Isso aqui é só uma pequena amostra, não temos ensaios completos, e nossa resolução é baixa. Para ter acesso ao melhor conheça: Playboy - Pleasure for All
Infelizmente a Playboy Brasil não tem atualmente um site oficial. Assim, mantemos aqui pequenos trechos de edições órfas. Esperamos logo termos notícias melhores.

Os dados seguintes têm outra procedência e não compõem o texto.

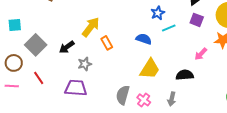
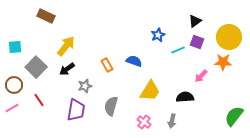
yellow arrow: (91, 27) -> (66, 46), moved
cyan line: (169, 28) -> (178, 50), moved
blue semicircle: (144, 39) -> (134, 61), moved
pink line: (12, 86) -> (12, 108), turned -32
purple trapezoid: (76, 88) -> (76, 110), turned 95
gray semicircle: (123, 95) -> (111, 106), moved

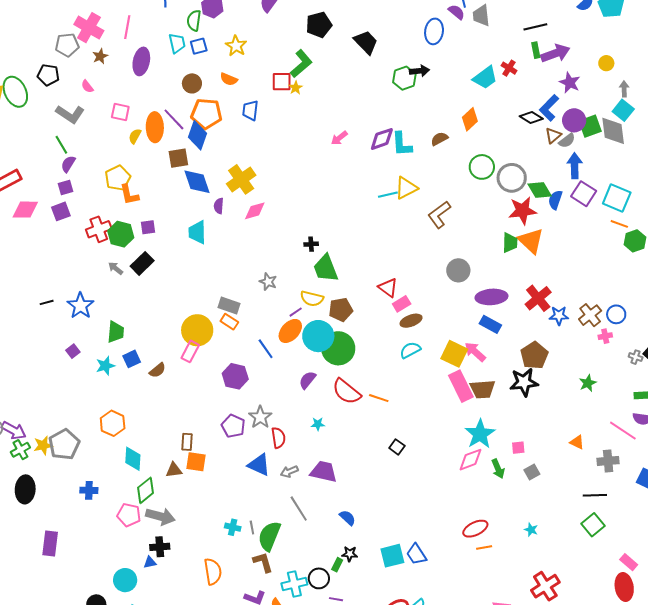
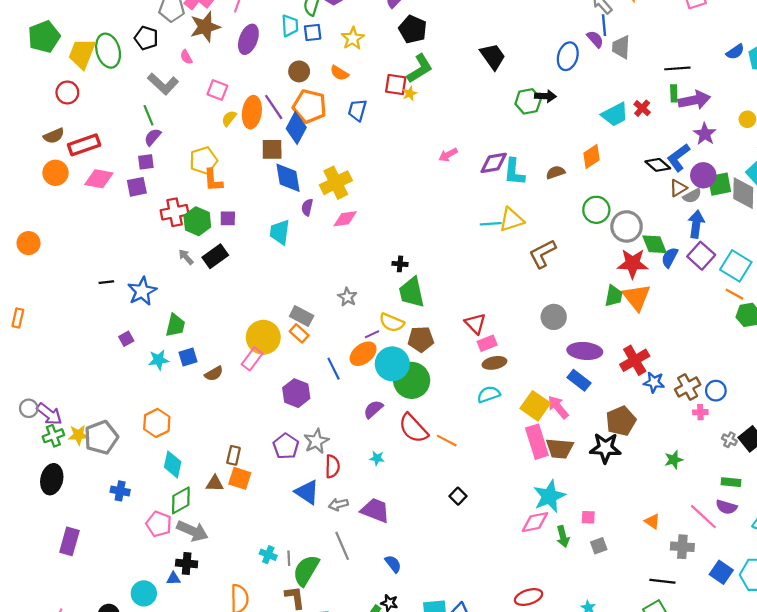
black pentagon: (319, 25) -> (413, 29), moved, turned 30
brown star: (100, 56) -> (205, 27), size x1.8

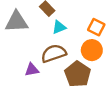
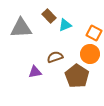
cyan triangle: (59, 27) -> (65, 25), moved
brown semicircle: (54, 53) -> (55, 57), size x0.7

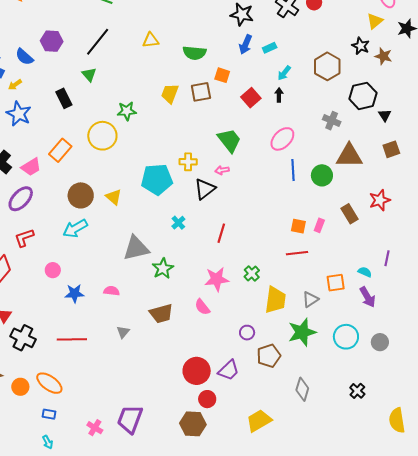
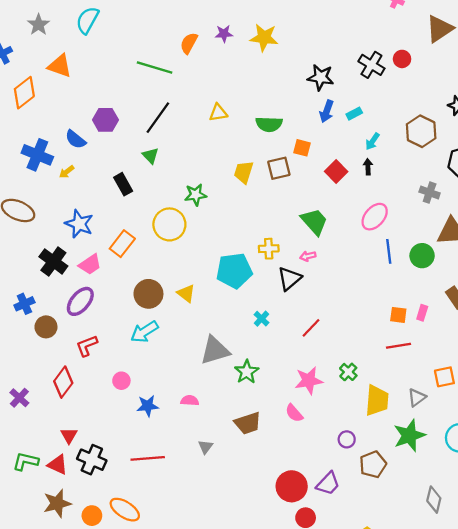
blue star: (19, 114) -> (79, 224), moved
red line: (221, 233) -> (311, 328), turned 30
gray diamond: (302, 389) -> (434, 500), moved

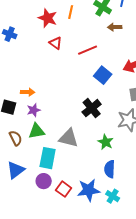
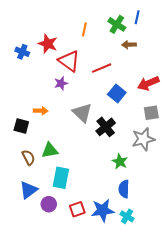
red star: (48, 18) -> (48, 44), moved
red triangle: (56, 43) -> (69, 61), size x1.6
purple star: (34, 110) -> (61, 83), moved
gray triangle: (69, 138) -> (82, 113), moved, turned 30
purple circle: (44, 181) -> (49, 204), moved
red square: (64, 189) -> (77, 209), turned 35

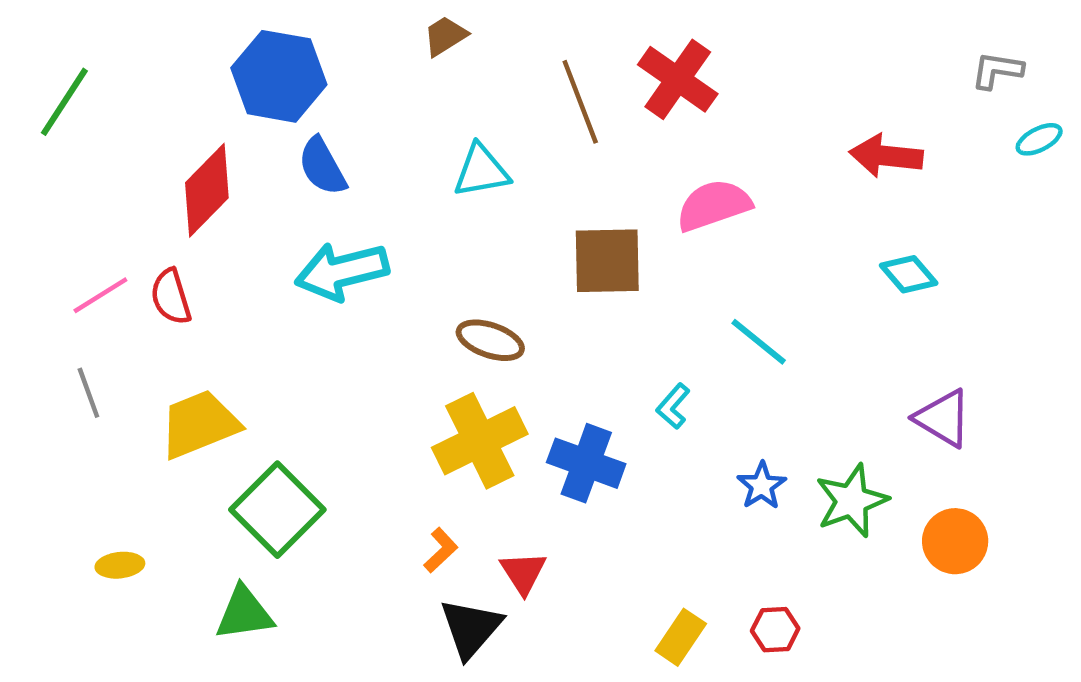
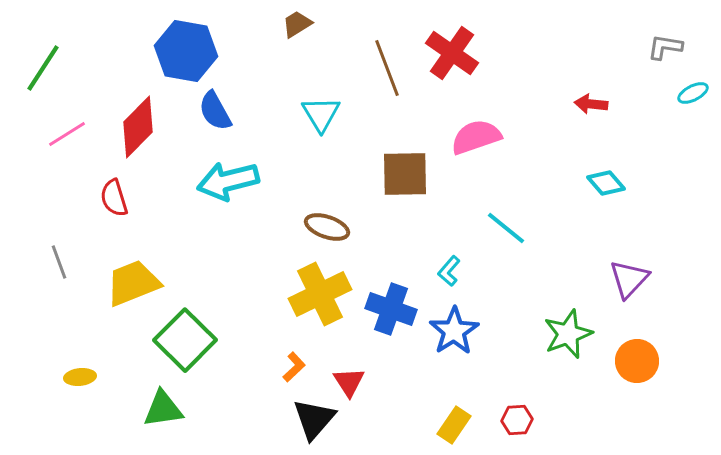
red arrow: (886, 156) -> (591, 104), size x0.7
cyan triangle: (481, 171) -> (321, 114), turned -51
pink line: (100, 295) -> (67, 134), moved
purple triangle: (943, 418) -> (629, 279), turned 42
blue star: (762, 486) -> (454, 331), moved, size x1.5

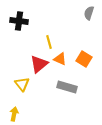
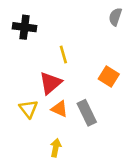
orange triangle: (60, 59) -> (60, 109), moved
gray rectangle: (67, 87) -> (87, 113), turned 48
yellow arrow: (14, 114) -> (56, 148), moved

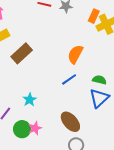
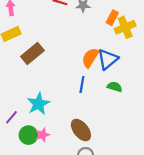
blue line: (69, 79) -> (82, 84), turned -49
blue triangle: (99, 98) -> (108, 59), moved
cyan star: (30, 100) -> (38, 104), size x1.5

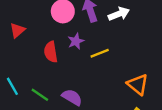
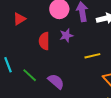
yellow line: (100, 53) -> (92, 56), moved

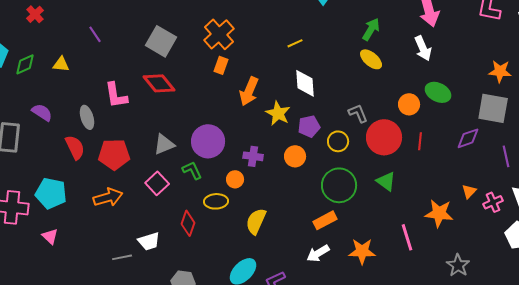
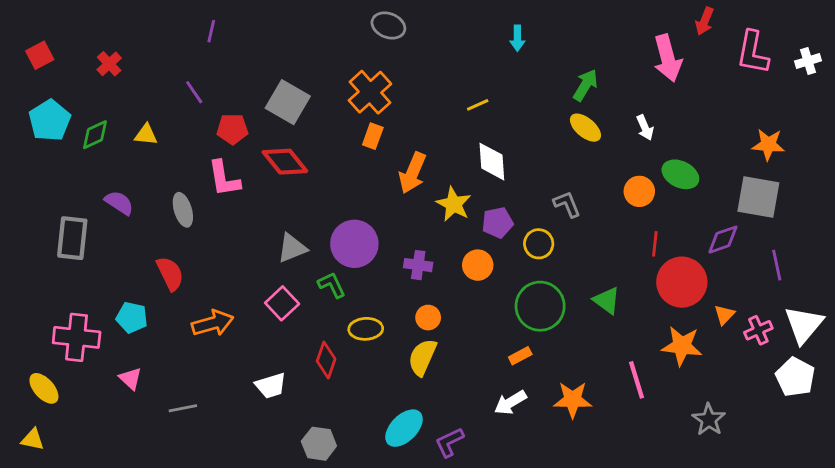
white arrow: (423, 48) -> (645, 128), moved, size x0.7
red circle: (384, 137) -> (682, 282), moved
red semicircle: (75, 147) -> (170, 274), moved
red pentagon: (114, 154) -> (232, 129), moved, size x0.7
orange circle: (235, 179) -> (428, 318), moved
cyan pentagon: (51, 193) -> (132, 318), size x0.7
orange rectangle: (325, 220) -> (520, 356), size x0.7
gray line: (122, 257) -> (183, 408), moved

A história da Playboy é uma jornada de revolução cultural e adaptação. Tudo começou em 1953, quando Hugh Hefner, usando o dinheiro de um empréstimo e o brilho de Marilyn Monroe na primeira capa, lançou a revista nos EUA. Mais do que nudez, Hefner vendia o "estilo de vida Playboy": uma mistura de sofisticação, literatura de alta qualidade e entrevistas com figuras como Martin Luther King Jr.
No Brasil, a marca desembarcou em 1975 pela Editora Abril. Inicialmente chamada de A Homem devido à censura da ditadura, logo assumiu o nome original e se tornou um fenômeno. Por décadas, ser "Capa da Playboy" foi o auge do estrelato para atrizes e modelos brasileiras, com edições que batiam recordes de milhões de exemplares vendidos.
O mundo mudou e a internet transformou o consumo de conteúdo. O acesso gratuito e instantâneo tornou o modelo de bancas insustentável:
Fim do papel: A edição impressa regular brasileira encerrou-se em 2015 (com breves retornos independentes), e a americana despediu-se do papel em 2020.
Novo foco: Hoje, a Playboy renasceu como uma plataforma digital e lifestyle.
Criadores de conteúdo: O foco atual são redes sociais e plataformas exclusivas (como o Playboy Club), onde a marca atua como uma curadora de modelos e influenciadores, focando em engajamento e diversidade.
O coelhinho ainda é um ícone global, mas agora ele habita o brilho das telas, tentando equilibrar o legado de sofisticação com a rapidez da era dos algoritmos.
Uma descrição como “Revista Playboy 2011 02 Dany Giehl foto 12” funciona, em geral, como um identificador de arquivo ou de referência bibliográfica/fotográfica. Ela sugere a combinação de: (1) a publicação (Playboy), (2) o ano (2011), (3) o número/edição do exemplar (02, tipicamente “nº 2” do ano ou do volume), (4) o nome associado ao conteúdo (Dany Giehl), e (5) um número de página/registro de imagem (foto 12).
No nível enciclopédico, isso costuma indicar que a página do periódico contém uma fotografia atribuída a “Dany Giehl” e que essa fotografia está catalogada como o item “12” dentro daquele conjunto de imagens.
Sobre quem pode ser “Dany Giehl”: pelo uso do nome na referência, “Dany Giehl” aparenta ser a pessoa retratada ou a modelo creditada naquela edição específica. Sem acesso a uma base de dados externa nesta conversa, não é possível confirmar detalhes biográficos (como idade, nacionalidade, profissão ou carreira) com precisão. Em termos descritivos, portanto, a pessoa deve ser entendida como a modelo ou pessoa fotografada creditada na referida página.
Partes do corpo humano: a descrição fornecida não informa o conteúdo visual (pose, vestimenta, enquadramento ou anatomia específica). Assim, não é apropriado inferir ou listar partes do corpo que apareçam na fotografia apenas com base no identificador textual.
Resumo: trata-se de uma referência de edição/página/registro para uma fotografia na revista Playboy, de 2011, edição 02, associada ao nome Dany Giehl, sendo a imagem catalogada como foto 12. A pessoa citada é, por inferência, a modelo retratada nessa fotografia; o conteúdo corporal exato não pode ser determinado a partir do texto.